7. Cadence : My average cadence across all stages was 83 and the highest cadence was during Stage 19 which was a rolling hills ITT of 28 kilometers in length, where I staved off fatigue by riding at 90+ cadence. I reckon the stages with high cadence were excellent stimulus to the VO2max region of training intensities. One of the things I'm pleased with as I attempted this challenge is that I got quite experienced with being able to regulate my cadence to tune my perceived effort within different racing situations. It may have been that this factor also affected my heart rates over the course of each day's race. 

8. Nutrition : In general, being able to race everyday on Zwift means having to rely heavily on carbohydrates; success seems to depend on how well the stores of glycogen are topped up between races. My fuel system is one that is biased towards carbohydrates, which may also be partly explained by the fact that I'm a habitual carbohydrate consumer. There were some days were I didn't have the luxury to manage the diet well to feel fully topped up before the next race. On days where I felt I needed an extra "boost", I used the top ergogenic aid known to man, that's right - Coca Cola! Caffeine works. 

9. Race Competition : In general, I have only good things to say about Zwift as it is a tremendous motivational tool. During the 21 stages, I enjoyed many days sitting in the peloton and sharing the effort that got us all across the line with good timings. But I was in no way a match for those who could utilize some of the "gaming" aspects of virtual racing.

I think Zwift has to figure out some way to weed out sandbaggers. Although the final listings on Zwift Power website excludes those cheating below their actual categories, the race dynamics are affected by the presence of these individuals. For example, it is often the first 2-3 minutes of an e-race where your placement is made or broken due to massive power surges to find position. The presence of more able riders who are cheating below their category could compel others to ride just as hard in order to get on their wheel , as a result many gaps are formed disadvantaging the lower order riders who have "missed the draft". This point maybe moot. 

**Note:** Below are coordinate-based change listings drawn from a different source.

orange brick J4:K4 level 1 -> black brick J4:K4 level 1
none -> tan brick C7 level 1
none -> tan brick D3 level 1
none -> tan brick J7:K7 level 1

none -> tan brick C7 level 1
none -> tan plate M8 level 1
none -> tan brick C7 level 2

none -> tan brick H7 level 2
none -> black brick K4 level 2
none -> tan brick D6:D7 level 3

Figure 3 : The author in a "break" of select group of riders from the Namibian Race League
during Stage 17. 


CONCLUSION

The results discussed in the section above generally agrees with the data found from Grand Tours that the mountain stages are where the action really is in-terms of stress and intensity. Although the race intensities were high and the monotony day to day was also high. Zwift provided a great way to beat that monotony with the ability to select from numerous races spread across different maps with different competitors. For example, I found South Africans and Japanese race subtly different when compared to Brits! Maybe that is an imaginative observation, but it still is an observation. 

Overall, while I found I was making improvements in the duration specific power outputs as the races progressed, I found myself hitting a plateau due to a combination of fatigue and power curve limitations on the trainer. In other words, there were diminishing returns after a point. 

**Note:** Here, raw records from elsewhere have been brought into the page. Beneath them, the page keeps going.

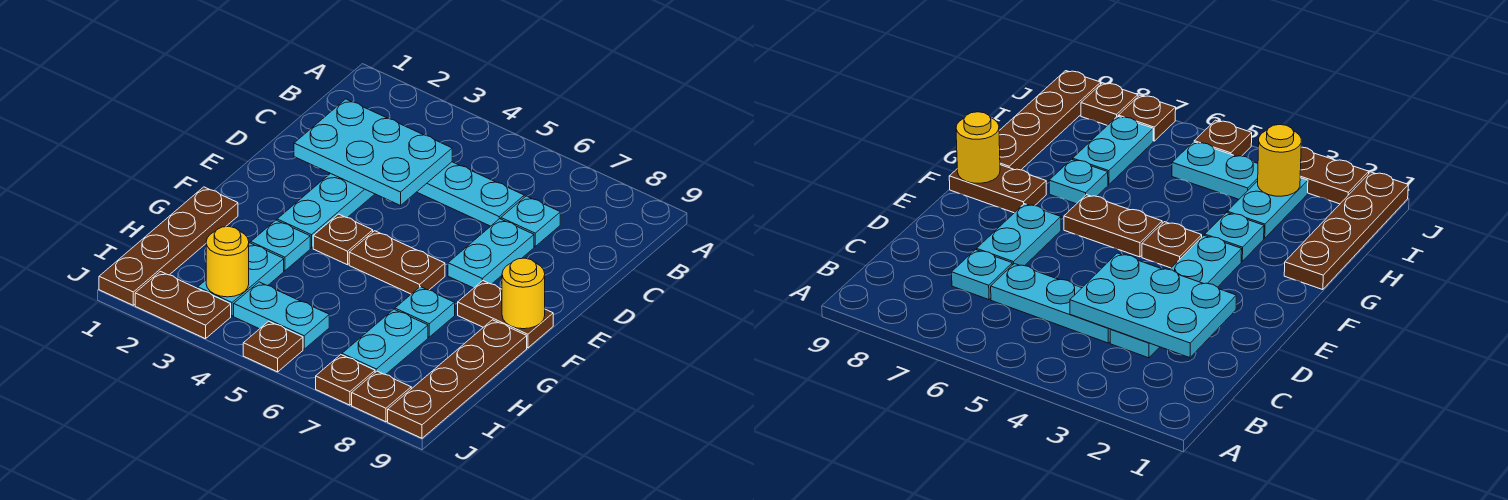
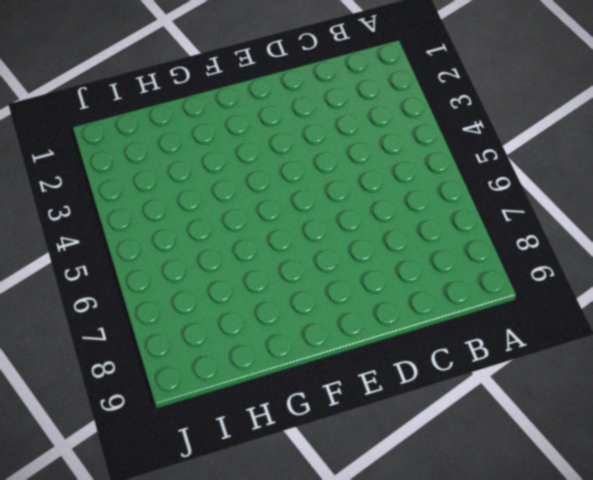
none -> cyan plate C3:F3 level 1
none -> cyan plate C4:C6 level 1
none -> cyan plate C7 level 1

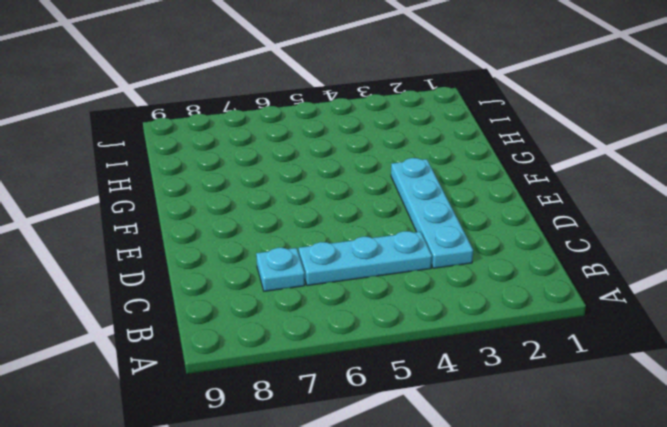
none -> cyan plate D7:E7 level 1
none -> brown plate F4 level 1
none -> brown plate F5:F6 level 1

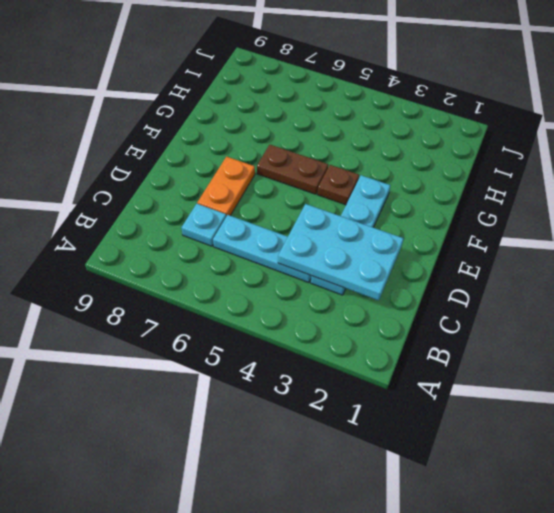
orange plate D7:E7 level 1 -> cyan plate D7:E7 level 1
none -> brown plate F8:F9 level 1
none -> brown plate G1:J1 level 1
none -> cyan plate G3 level 1

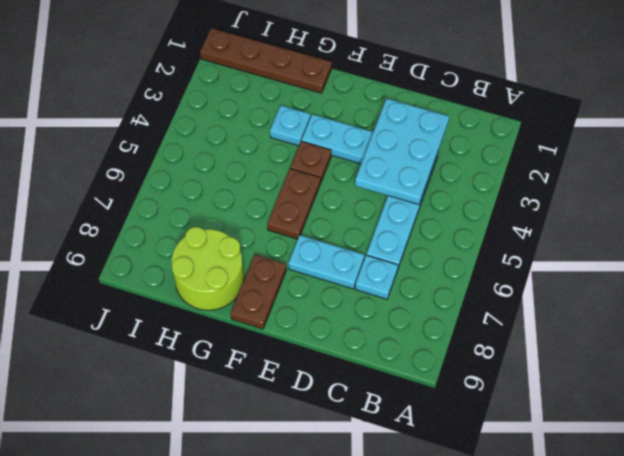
lime round brick G8:H9 level 1 -> brown plate G9:J9 level 1
none -> cyan plate G7 level 1
none -> cyan plate H3:I3 level 1
none -> cyan plate H7:I7 level 1

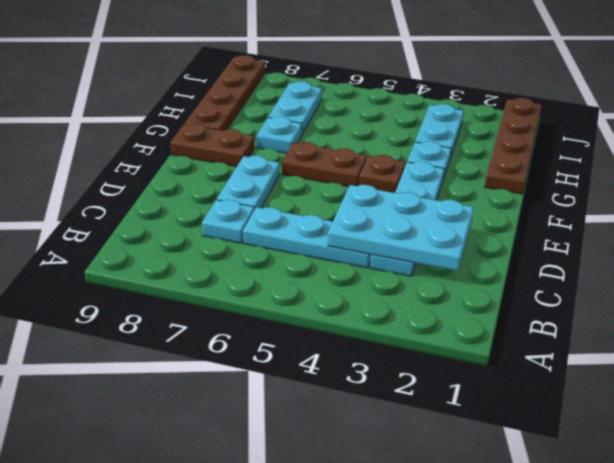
none -> cyan plate I4:I5 level 1
none -> brown plate J2:J3 level 1
none -> brown plate J5 level 1

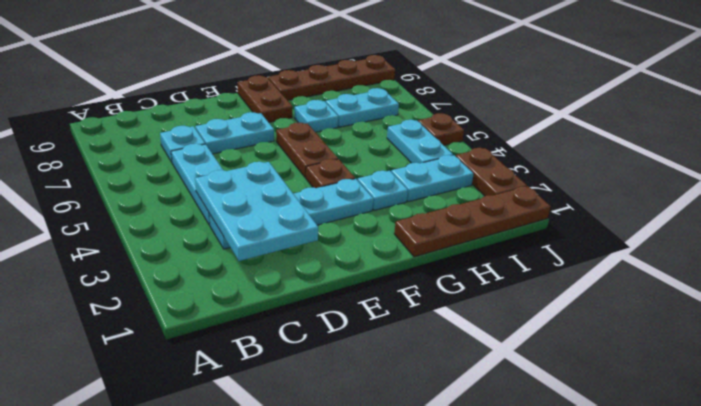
none -> brown plate J7 level 1
none -> brown plate J8 level 1
none -> yellow round brick F9 level 2

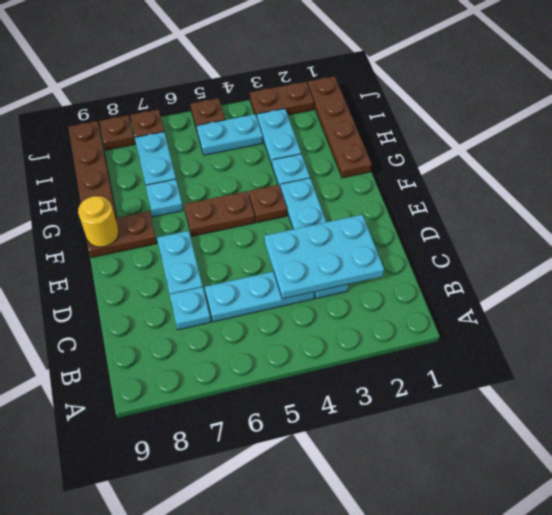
none -> yellow round brick I3 level 2

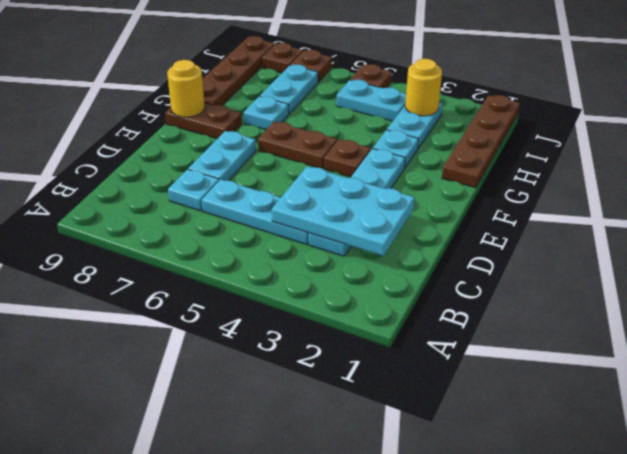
none -> brown plate J2:J3 level 1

From the Poor Man's Tour de France racing challenge, I was quickly able to learn which e-races suit me and which races wouldn't. Therefore, the choice of many rolling hilly races was intentional. I also included mountain stages. Flat, all-out races were few. 

If I redid the Poor Man's Tour de France again, I'd figure out a way to balance out the percentage of race distance spread between mountains, flats and rollers. But I can't say if the actual Tour de France traditionally or even this year has actually been balanced either! Often we hear that the Tour stages are deliberately designed to suit some of the top French stars. That doesn't seem to be any different this year. 

In conclusion, with the constraints that were upon my time, I think this was sufficient racing stimulus. Due to the plateauing effect of power and the accumulating fatigue as the stages progressed, I had to draw the line somewhere to minimize the losses. 

With a few days left for the actual Tour de France, I will be able to smugly soak in the racing footage and maybe even pretend to co-relate to it with my own experience, ha!